Free standing operations allowed the private sector to provide for design, construction, operation, maintenance and financing of an asset. The cost was recouped over the life of the asset.
The joint venture project may involve a mix of end user charges and public subsidy or contribution. There may be a direct contribution such as capital grants, contribution or other payments. In urban regeneration schemes, parties may donate surplus land as part of the consideration for regeneration for civic projects.
PFI was launched by the conservative government in 1992. The involvement of the of private sector in public service delivery dated back to 1980. The Chunnel Tunnel was one of the earliest private sector projects and it was awarded without public sector capital. Similarly a number of bridges including the Severn Bridge were built in accordance with PFI principles
The Irish PPP initiative was established in the late 1990s, based on experience with the PFI in the UK, the Irish PPP unit within the Department of Finance, published guidance and indicative approaches to a range of PPP issues.
The Public Private Partnership Act 2002 was passed to remove any doubts about the ability of Irish public authorities under their constituent statutes to enter public private partnership type arrangements. Most public bodies are set up under legislation which defines a limited power. Because the PP types of procurements and arrangements work wholly outside the traditional modus operandi of such bodies, a general piece of legislation was necessary to confirm the requisite powers.
The National Development Finance Agency Act 2002 established the National Development Finance Agency. Its role is to advise state authorities on
- the best means of financing public investment projects
- how to achieve value for money and
- provide advice in relation to finance, insurance risk analysis in public investment projects
The NDFA has power to advance money and enter into financial arrangements with respect to projects approved by a state authority. The Agency was expanded to include specialist PPP procurement functions. This was embodied in the National Development Finance Amendment Agency Act 2007. This latter act expands the role of the NDPA to enter PPP arrangements with a view to transferring rights and obligations under the arrangement or to act as agent for the state authority in entering the PPP arrangement. The arrangements do not apply to road and rail sectors, for which other agencies and arrangement exist.
The agency is responsible for procuring projects within parameters set out by the sponsoring Department or the agency itself. It hands over the responsibility for the operational phase to the Department after construction and completion of the asset.
The central PPP unit in the Department of Public Expenditure facilitates the PPP process by developing a general policy and legal framework within which PPPs operate. It provides guidance to departments and state authorities. It has published its guidance, which is available on the Internet.
The central PPP unit chairs a high level steering committee which oversees progress on PPP projects.

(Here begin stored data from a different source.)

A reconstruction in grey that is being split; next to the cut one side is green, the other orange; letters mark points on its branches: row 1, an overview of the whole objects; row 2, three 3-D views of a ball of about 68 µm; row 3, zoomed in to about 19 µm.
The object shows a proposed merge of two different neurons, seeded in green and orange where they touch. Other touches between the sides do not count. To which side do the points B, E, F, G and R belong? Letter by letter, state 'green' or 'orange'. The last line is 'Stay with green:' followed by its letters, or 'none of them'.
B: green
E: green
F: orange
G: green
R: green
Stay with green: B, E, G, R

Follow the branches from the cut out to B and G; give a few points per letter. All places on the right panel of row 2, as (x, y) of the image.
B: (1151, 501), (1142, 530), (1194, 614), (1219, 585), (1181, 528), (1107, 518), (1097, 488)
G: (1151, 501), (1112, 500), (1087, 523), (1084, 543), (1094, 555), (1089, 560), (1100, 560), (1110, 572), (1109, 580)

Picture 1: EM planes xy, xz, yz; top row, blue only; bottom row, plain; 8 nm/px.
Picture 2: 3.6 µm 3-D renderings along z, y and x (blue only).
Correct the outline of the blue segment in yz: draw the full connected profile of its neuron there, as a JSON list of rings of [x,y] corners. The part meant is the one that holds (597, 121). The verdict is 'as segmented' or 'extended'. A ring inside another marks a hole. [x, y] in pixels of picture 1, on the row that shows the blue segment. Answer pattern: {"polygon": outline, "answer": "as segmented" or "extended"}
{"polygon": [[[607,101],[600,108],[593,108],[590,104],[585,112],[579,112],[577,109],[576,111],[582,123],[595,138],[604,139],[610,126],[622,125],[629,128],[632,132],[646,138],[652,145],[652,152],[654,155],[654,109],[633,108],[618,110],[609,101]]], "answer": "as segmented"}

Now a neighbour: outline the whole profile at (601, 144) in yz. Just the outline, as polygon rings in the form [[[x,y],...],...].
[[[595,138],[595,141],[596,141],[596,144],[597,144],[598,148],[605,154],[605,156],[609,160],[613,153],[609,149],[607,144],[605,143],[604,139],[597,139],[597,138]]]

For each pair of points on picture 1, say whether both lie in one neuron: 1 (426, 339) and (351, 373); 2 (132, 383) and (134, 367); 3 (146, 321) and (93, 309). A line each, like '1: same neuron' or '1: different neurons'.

Irish PPP projects have tended to operate within niche areas. Several have been completed on a concession basis while others are operated on a design build, finance operate and management basis. The new Criminal Courts complex was built on a DBFOM basis in 2009. It is operational contract runs to 2035.
A number of bundles of schools at all levels operate on PPP basis on a design, build, finance and operate basis. A number of sewage schemes have been provided on a design build and operate basis.